Third, this despair is purposeless, leaving only physical and/or spiritual suicide as outcomes. There is no room for sanctification or spiritual regeneration if we think that any movement towards grace is a sinful act of hypocrisy. We cannot come to know life, if we think that we are essentially, irreparably dead.

The Middle Road: The Tax Collector

In Luke 18:9-14, Jesus tells the parable of the Pharisee and the Tax Collector.

The Pharisee prays loudly, really praising his own virtue and external morality. He commits the first error I identified, in that he is unable to humbly recognize his need before God.

The Tax Collector, on the other hand, does recognize his sinfulness and depravity. But unlike Judas Iscariot, he does not commit the error of believing himself to be beyond redemption. This humble tax collector realizes his own sin, but simultaneously recognizes the grace of a glorious God. He cries out, “God have mercy on me, a sinner.”

This simple statement of a broken man is the essence of redemption. Unlike the Pharisee, he recognizes his sin. And unlike Judas, he recognizes that there is a God who will show mercy on him, a sinner. A God who is far greater than his own sense of remorse.

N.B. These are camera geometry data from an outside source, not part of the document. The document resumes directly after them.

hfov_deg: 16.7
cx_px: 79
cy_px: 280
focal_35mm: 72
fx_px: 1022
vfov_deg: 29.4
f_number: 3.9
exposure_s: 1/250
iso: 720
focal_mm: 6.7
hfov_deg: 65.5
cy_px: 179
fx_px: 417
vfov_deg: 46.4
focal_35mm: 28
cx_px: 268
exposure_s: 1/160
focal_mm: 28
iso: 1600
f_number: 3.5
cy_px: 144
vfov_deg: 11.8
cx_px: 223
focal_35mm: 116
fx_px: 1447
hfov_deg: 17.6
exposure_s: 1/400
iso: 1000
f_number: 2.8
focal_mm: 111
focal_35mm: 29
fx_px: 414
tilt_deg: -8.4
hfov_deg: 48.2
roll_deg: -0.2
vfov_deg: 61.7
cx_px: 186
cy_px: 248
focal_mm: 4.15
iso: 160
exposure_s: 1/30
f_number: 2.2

God, have mercy on me. A sinner.

The Redemptive Process

We ought to do our best to reconcile our lives with our beliefs. In order to do this, it is important to hold an honest view of both God’s goodness and our own depravity, and seek to bring out lives, attitudes, and actions in line with our belief and our worship. We must say true things about God, and also say true things about ourselves. Through holding these two in tension, we can become progressively sanctified.

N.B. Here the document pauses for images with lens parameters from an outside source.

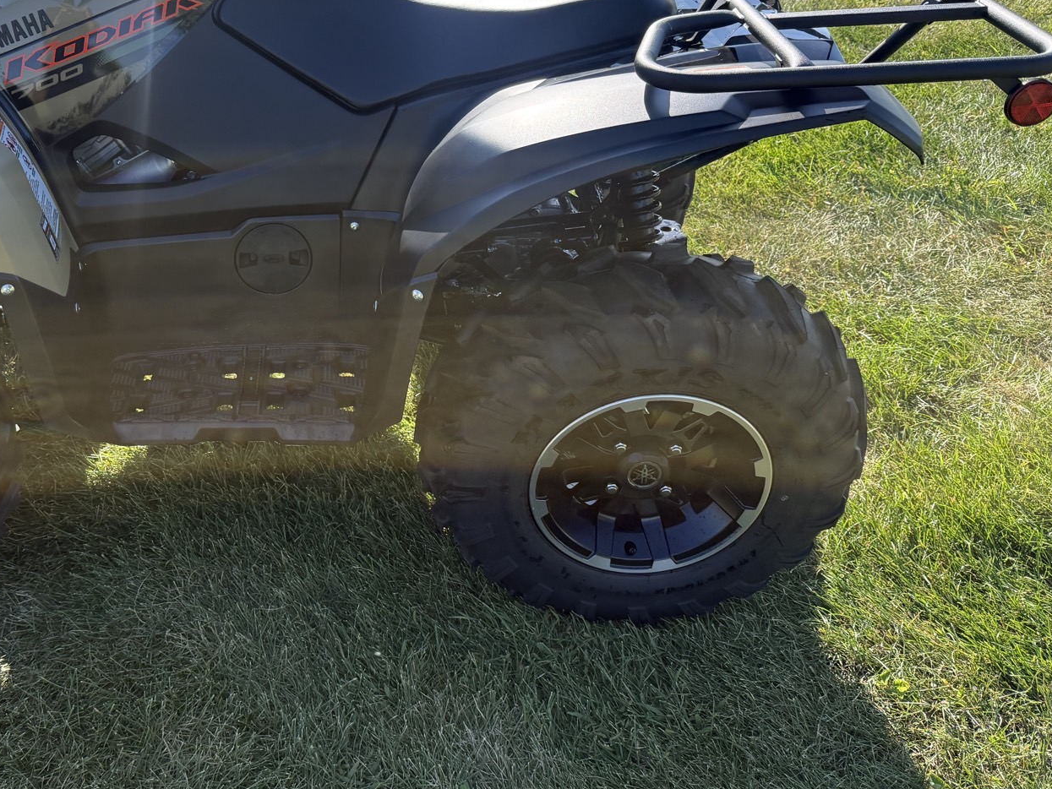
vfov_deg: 38.4
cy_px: 282
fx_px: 1125
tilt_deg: -29.1
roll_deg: +0.2
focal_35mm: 37
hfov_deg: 48.3
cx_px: 272
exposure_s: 1/1585
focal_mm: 6.76
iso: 100
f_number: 1.78
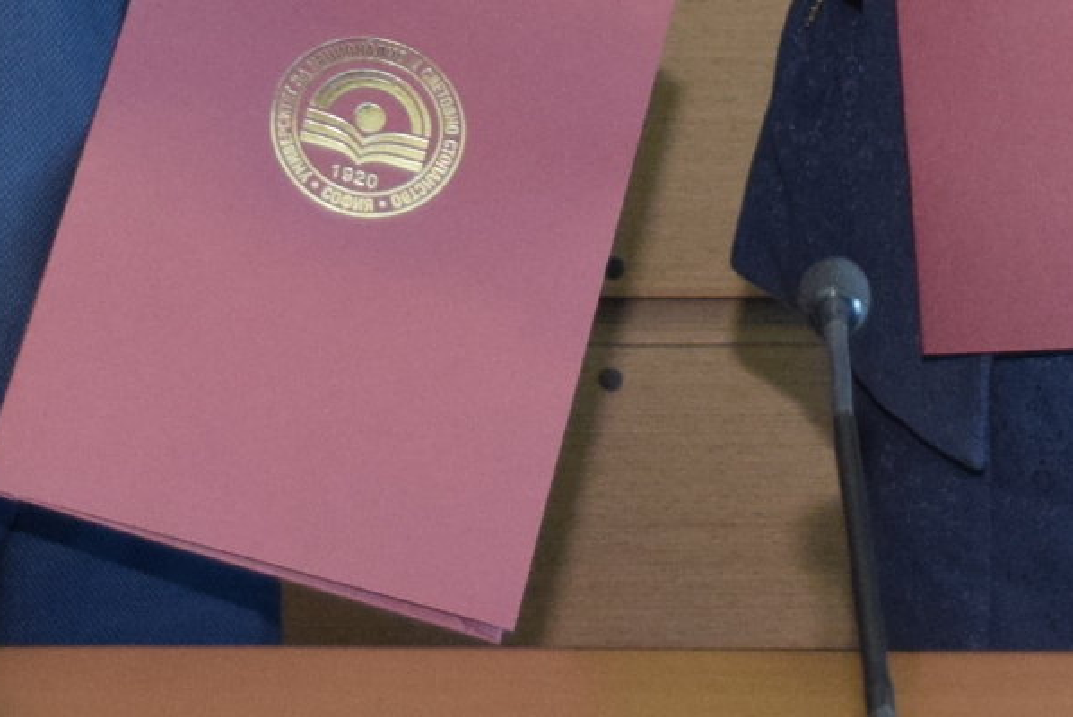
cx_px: 1254
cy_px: -918
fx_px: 6936
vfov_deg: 5.7
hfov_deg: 8.8
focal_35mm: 232
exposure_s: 1/60
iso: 1250
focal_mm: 31
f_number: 4.5
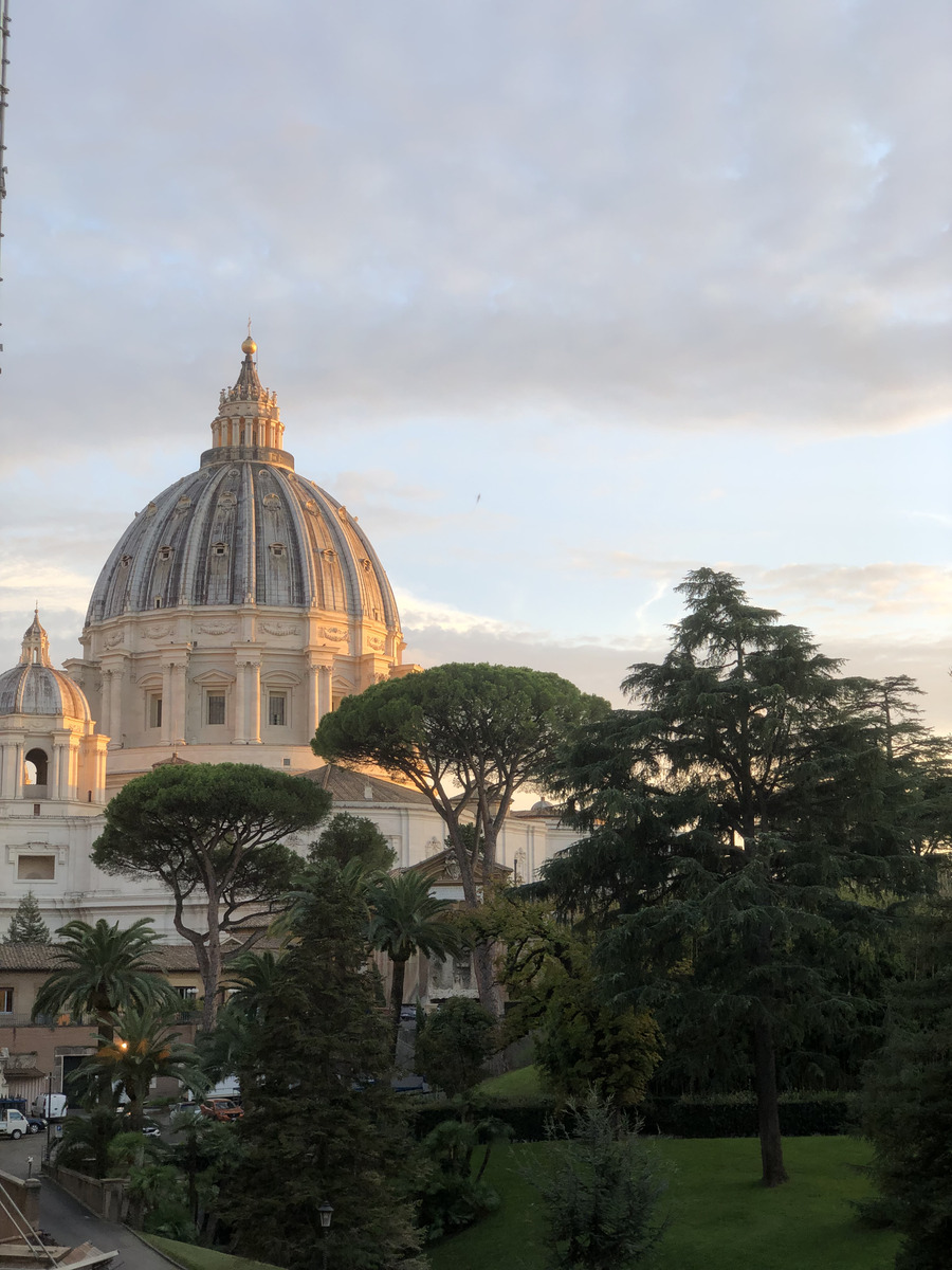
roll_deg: +1.7
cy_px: 635
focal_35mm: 52
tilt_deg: +10.5
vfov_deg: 36.8
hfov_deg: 28.0
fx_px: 1907
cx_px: 476
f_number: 2.4
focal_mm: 6
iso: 20
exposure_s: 1/120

I think that both the error of the Pharisee and the error of Judas lies in not recognizing that redemption is a lifelong process. It’s not about Being Good, or Being Bad, as if those were absolute and unalterable states. It is about Becoming good, progressively letting go of our shameful sin and turning to God for grace. I am not a static identity, but rather a person in flux, at times gracious and at times not. I am not defined by my virtue or my wickedness, but am the product of a dynamic interchange between the two, defined by turning to grace in the midst of sin, and praising God when I realize how far I have fallen. The sometimes enormous gulf between my words and actions does not represent true hypocrisy, but rather reflects the heart of a man in flux, showing who I am, and who I want to be.